The natural alternate philosophy is much less likely to work, which is: wait or or look for things you are passionate in, before investing effort. This is more likely to support a catch-22 cycle of depression.
But, the mind doesn't actually work this way. Nothing is objectively worthy of passion. Successful movie stars get bored of fame. I've listened to researchers passionately fulfilled by studying literal garbage.
Our brain learns to find meaning in things as we invest and explore them.
Our feelings and values change over time.
When depressed, you predict you will never feel better, or care more about things. That sort of prediction is empirically very unreliable for depressed people.

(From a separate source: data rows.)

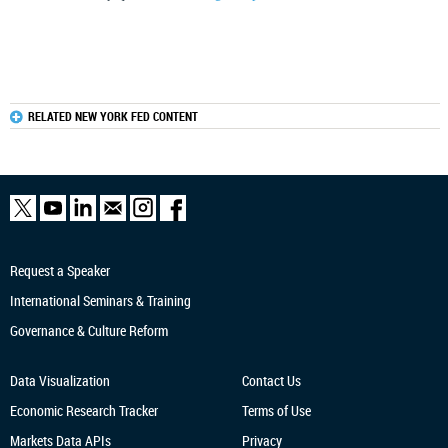
RELATED NEW YORK FED CONTENT
Request a Speaker
International Seminars & Training
Governance & Culture Reform
Data Visualization
Contact Us
Economic Research
Tracker
Terms of Use
Markets Data APIs
Privacy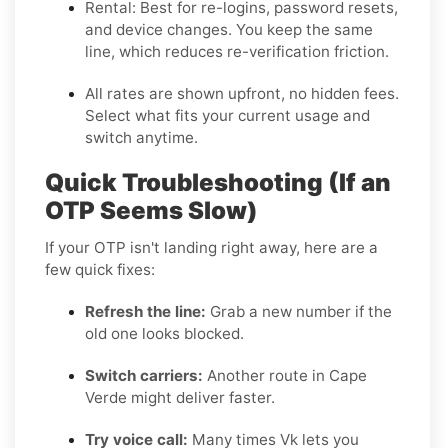
Rental:
Best for re-logins, password resets,
and device changes. You keep the same
line, which reduces re-verification friction.
All rates are shown upfront, no hidden fees.
Select what fits your current usage and
switch anytime.
Quick Troubleshooting (If an
OTP Seems Slow)
If your OTP isn't landing right away, here are a
few quick fixes:
Refresh the line:
Grab a new number if the
old one looks blocked.
Switch carriers:
Another route in Cape
Verde might deliver faster.
Try voice call:
Many times Vk lets you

I would want to hit the road. I would pause the PhD and go on a long road trip. Alternatively, I would set about hiking one of the longer trails in the U.S.
Clichéd? Maybe. But I have found the most peace and serenity in my life when on the road, broken out of my constant circles.
A rather extreme measure? Yeah, bailing on the PhD seems rather extreme but, future me, looking back on this phase of my life would absolutely agree it was the right thing to do at the time. (And here I should emphasize, this is me talking to me — your mileage may vary.)
There was only one similar period in my life and, while I didn't know about the long trails in the U.S. and didn't otherwise really have the financial means, I did cut all the cords I could at that time: work, place I was living, toxic friends, etc. My long-distance girlfriend had not "dumped" me, instead she was, again, off in college rooming with someone else. I decided at that moment to write a letter telling her I am leaving her.
So very much a clean break in my life.
It was strange to be standing there at the bottom of that well in my life but in hindsight I see that it was the point where everything started just slowly getting better. I think emotionally, and self-esteem-wise I had finally begun to feel like I had "agency" (to use a popular term these days).
Oh, I started listening to very different music then, took up the guitar and started playing... Whole new set of friends as well. I may have started smoking then as well — don't ever do that.
I am planning to take out a few months after the PhD to do something crazy. Like hike New Zealand top to bottom, or US east to west road trip or living a couple months in a small Italian seaside town or Pacific island to decompress from society, or become truly conscious about our society (visit all the places that support our society like waste plants, sewers, drinking water plants, electricity plants, farmers, distribution centres, ports, mass food production centres, clothing factories, oil refineries, paper factories, etc.).